Mary Pilon (born May 16, 1986, in Eugene, Oregon) is an award-winning journalist based in the United States who primarily writes about sports and business.She most recently was on staff covering sports for The New York Times. Her work has also appeared in the New Yorker, Fast Company and Smithsonian Magazine, as well as on Medium and Deadspin.
She is an alumna of New York University, a member of the graduating class of 2008 with a degree in politics and journalism.
Pilon has worked for Dow Jones, USA Today and New York Magazine and worked for Gawker from 2006 to 2008. From 2008 to 2011, Pilon reported for the Wall Street Journal Money and Investing Section on finance and Wall Street during the Financial Crisis, one of the youngest reporters on staff. She won a Gerald Loeb award for her coverage of the 2010 Flash Crash.
At The Times, Pilon authored "Tomato Can Blues," a true-crime story of Charles Rowan, an amateur cage fighter who faked his own death. The story was the first-ever graphic novel for the paper and the first audiobook, narrated by actor Bobby Cannavale.

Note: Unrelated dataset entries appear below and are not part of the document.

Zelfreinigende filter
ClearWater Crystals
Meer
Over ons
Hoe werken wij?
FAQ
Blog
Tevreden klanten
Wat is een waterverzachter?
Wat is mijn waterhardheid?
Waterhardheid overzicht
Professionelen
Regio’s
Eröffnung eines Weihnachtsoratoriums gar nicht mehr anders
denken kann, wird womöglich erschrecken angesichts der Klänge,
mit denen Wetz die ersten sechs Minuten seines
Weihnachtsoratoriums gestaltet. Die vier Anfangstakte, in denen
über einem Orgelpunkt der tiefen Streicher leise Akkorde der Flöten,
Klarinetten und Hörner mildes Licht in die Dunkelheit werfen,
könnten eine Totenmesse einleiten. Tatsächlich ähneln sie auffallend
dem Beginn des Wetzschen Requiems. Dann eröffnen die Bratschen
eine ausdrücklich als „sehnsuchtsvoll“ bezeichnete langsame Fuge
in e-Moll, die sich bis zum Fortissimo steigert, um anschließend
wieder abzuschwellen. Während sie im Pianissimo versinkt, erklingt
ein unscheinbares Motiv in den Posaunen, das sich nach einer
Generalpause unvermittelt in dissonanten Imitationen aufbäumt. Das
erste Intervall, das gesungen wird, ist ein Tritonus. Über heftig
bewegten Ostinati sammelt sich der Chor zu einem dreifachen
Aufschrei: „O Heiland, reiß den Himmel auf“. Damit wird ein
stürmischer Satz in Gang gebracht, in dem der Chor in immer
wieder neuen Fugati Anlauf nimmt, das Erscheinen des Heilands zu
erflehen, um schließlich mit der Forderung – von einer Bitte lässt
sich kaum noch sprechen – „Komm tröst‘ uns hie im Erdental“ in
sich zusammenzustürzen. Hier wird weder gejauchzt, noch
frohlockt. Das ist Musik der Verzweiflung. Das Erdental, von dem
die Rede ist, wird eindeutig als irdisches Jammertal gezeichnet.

She is the author of "The Monopolists," released on February 17, 2015, by Bloomsbury, which tells the true story of the board game Monopoly. Pilon spent more than five years investigating the game's origins, which date back to feminist Lizzie Magie and the Progressive Era. The book was a quick bestseller and received to critical acclaim, including positive reviews in Slate, the Los Angeles Times, the New Republic, the Boston Globe, among others. Legendary journalist Gay Talese said that Pilon "writes with the assurance and energy of a historian who knows she has struck gold."
Pilon has cited her upbringing in Eugene, Ore., and early love of comic books among her inspirations. She took a Greyhound to New York City and now lives in Brooklyn.